Colorado Gives Guidance for When a Tweet Is Threat

The Colorado Supreme Court. (Courthouse News photo/Chris Marshall)

DENVER (CN) — The Colorado Supreme Court on Monday remanded the question of whether a high school student’s 2013 online post of a gun, with comments, constituted a threat or free speech.

After the shooting of 17-year-old Claire Davis at Arapahoe High School in 2013, a few Colorado students from different schools got into a heated argument on Twitter.

One Littleton High School Student, R.D., who was a minor at the time, posted: “If I see your bitch ass outside of school you catching a bullet bitch.” As the conversation escalated, R.D. posted a picture of a handgun and wrote, “we don’t want another incident like Arapahoe. My 9 never on vacation.”
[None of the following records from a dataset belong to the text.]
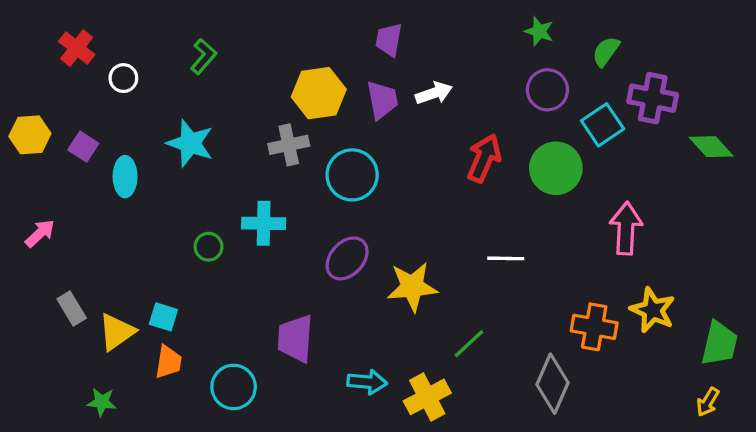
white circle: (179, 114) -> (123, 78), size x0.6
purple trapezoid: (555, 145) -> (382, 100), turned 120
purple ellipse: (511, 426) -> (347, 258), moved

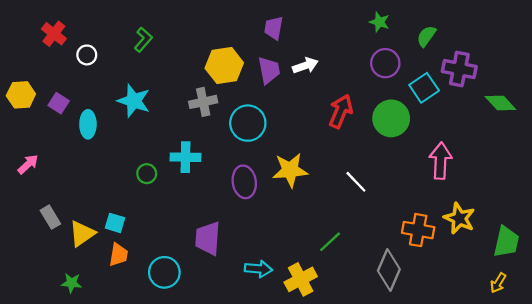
purple ellipse: (347, 258) -> (244, 182), turned -52
white line: (506, 258) -> (356, 182), turned 45
yellow star: (412, 287) -> (290, 170), moved

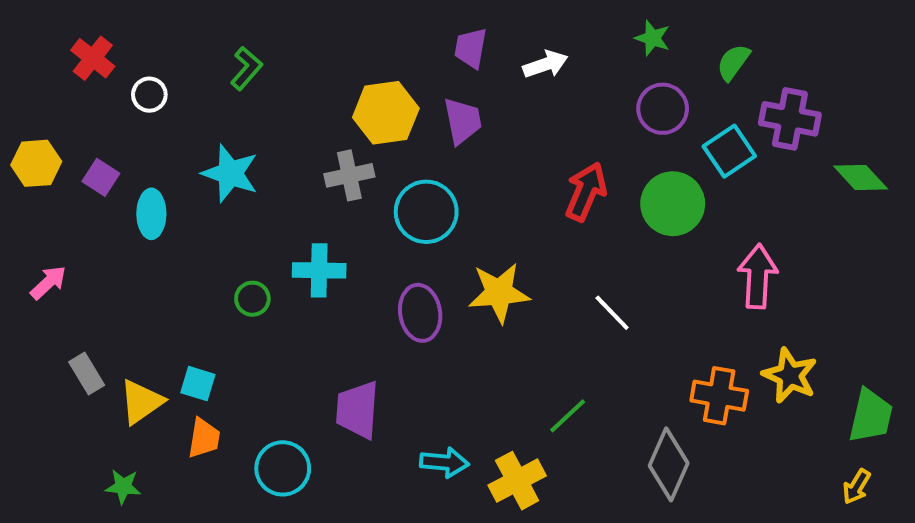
white arrow: (305, 66) -> (545, 64), moved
One student retorted that R.D. should “get off Google Images”; another told an adult who called the police.

The trial court perceived the photo of the gun as a clear threat akin to showing a gun in a street fight. R.D. was sentenced to write “an essay demonstrating that he understood the challenges of online communication.” He completed the essay and appealed.

In 2017, the Court of Appeals found the statements “neither true threats nor fighting words” and reversed.
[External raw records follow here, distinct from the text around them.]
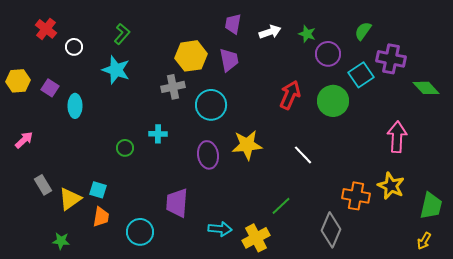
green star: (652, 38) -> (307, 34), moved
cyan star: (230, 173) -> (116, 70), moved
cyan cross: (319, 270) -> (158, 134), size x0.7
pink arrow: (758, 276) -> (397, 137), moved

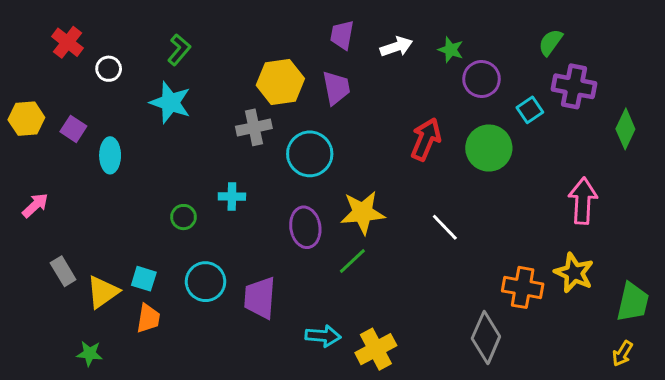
green semicircle: (363, 31) -> (551, 42), moved
cyan square: (361, 75) -> (530, 110), size x0.7
green diamond: (426, 88) -> (625, 129), turned 68
green line: (281, 206) -> (352, 261), moved
cyan circle: (140, 232) -> (206, 282), moved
Last year, the state asked the court to review “whether the court of appeals erred in determining that the defendant’s comments, made on Twitter, were protected by the First Amendment.”

Instead, the Colorado Supreme Court found “the proper test for true threats remains an unsolved doctrinal puzzle.” The court refined the framework for determining whether an online statement is a threat, then remanded to the juvenile court for reconsideration.

“The court holds that a true threat is a statement that, considered in context and under the totality of the circumstances, an intended or foreseeable recipient would reasonably perceive as a serious expression of intent to commit an act of unlawful violence,” Associate Justice Monica Marquez wrote in the 38-page opinion.

To put an online statement into context, a court must consider recent events, the larger conversation, the platform, whether the message was public or private, the relationships between the speakers, and how it was taken by its intended recipient.